In a darkened cinema theatre, a silver metal tree bears fruit. Bubbles bloom and burst, or fall to the ground like mystical pearls.

New Spring is this year’s COS Milan Design Week collaborative installation with an artist or design studio. A few weeks ago, Frame revealed that the 2017 edition would be in partnership with Studio Swine, an artistic collaboration between Japanese architect Azusa Murakami and British artist Alexander Groves.

The studio created an engaging, multisensory experience in the decommissioned theatre Cinema Arti, in central Milan. The installation centres on a modernist sculpture of a lamp-like tree reaching six metres in height and constructed nearly entirely from recycled aluminium.

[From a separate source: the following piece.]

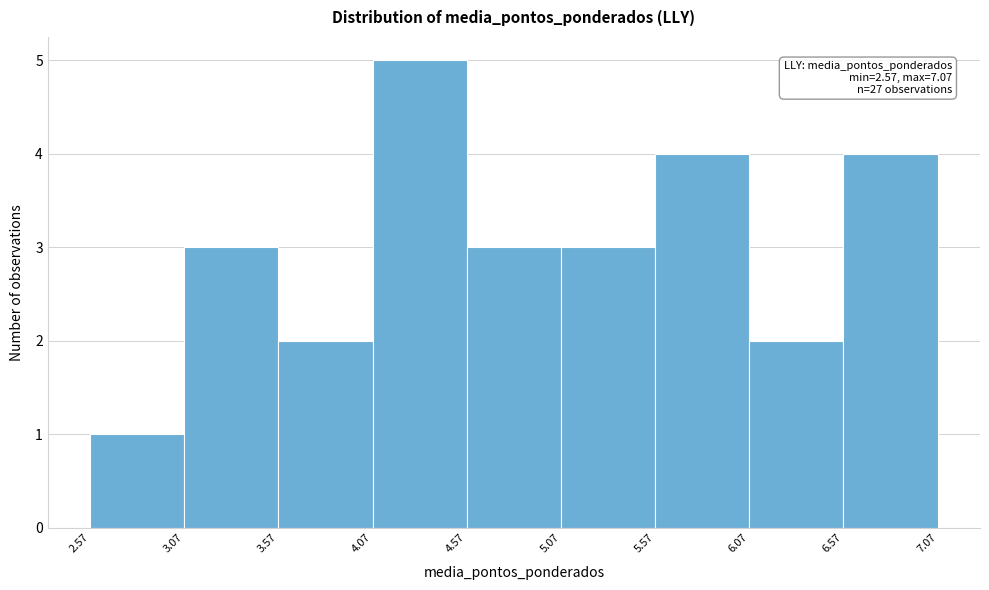

Over which range of the x-axis is the bar tallest?

4.07 to 4.57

The imposing structure emits mist-filled blossoms that glow from within while still attached to the tree, then fall as round bubble-fruit that burst on contact with skin but that survive when met with textured fabrics, allowing visitors the chance to interact with the installation.

The bubbles represent the fragility of life but also the resilience of nature’s reproductive abilities, blooming from the metal tree, encouraged by modern technology.

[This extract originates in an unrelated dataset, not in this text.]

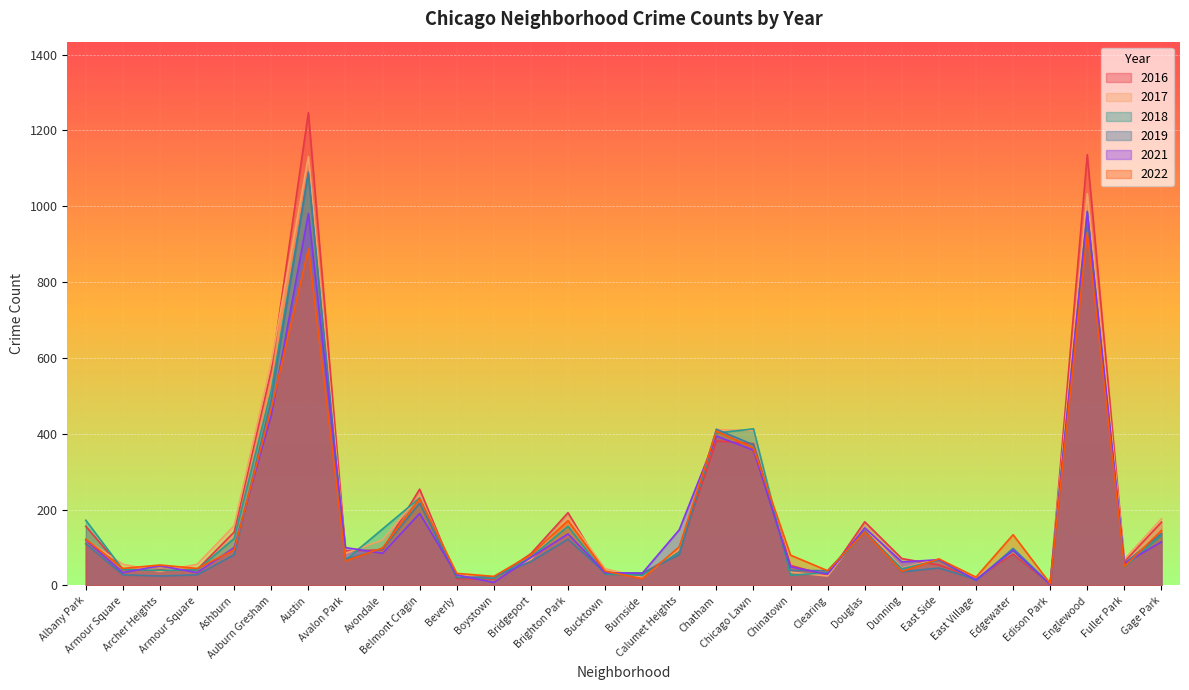

What is the spread (max minus min) of values at Archer Heights?

29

New Spring is the successor of Forest of Light by COS x Sou Fujimoto in 2016, which utilized light as a medium for architecture; and Snarkitecture’s work in 2015 using thousands of meters of white ribbon to create an immersive experience for Milan Design Week guests.

Studio Swine drew inspiration from the city of Milan and its significance in art and design history.

‘We were immediately drawn to the Murano chandeliers housed in private Milanese palazzos and, by contrast, the tradition of modernist Italian design – these helped inform the central structure of New Spring,’ says Studio Swine. ‘With a desire to create a communal experience, another key reference for us became Italy’s public fountains, one of the country’s greatest luxuries.’

Studio Swine set out to create a cinematic mood with New Spring in homage to the decommissioned cinema in which the installation resides, drawing upon Kurosawa’s sakura blossom scene in Seven Samurai (1954) and the candelabra scene in Fellini’s Casanova (1976).

New Spring evolves from mid-century cinema to modernist design in its sculptural element, taking cues from the spherical bulbs and sweeping arched lamps of classic Italian lighting. The dark environment surrounding the focal sculpture also refers to the darkness of cinema halls while providing visual contrast.

Karin Gustafsson, Creative Director of COS, says ‘I hope that this year’s installation will capture the imagination of those who visit’.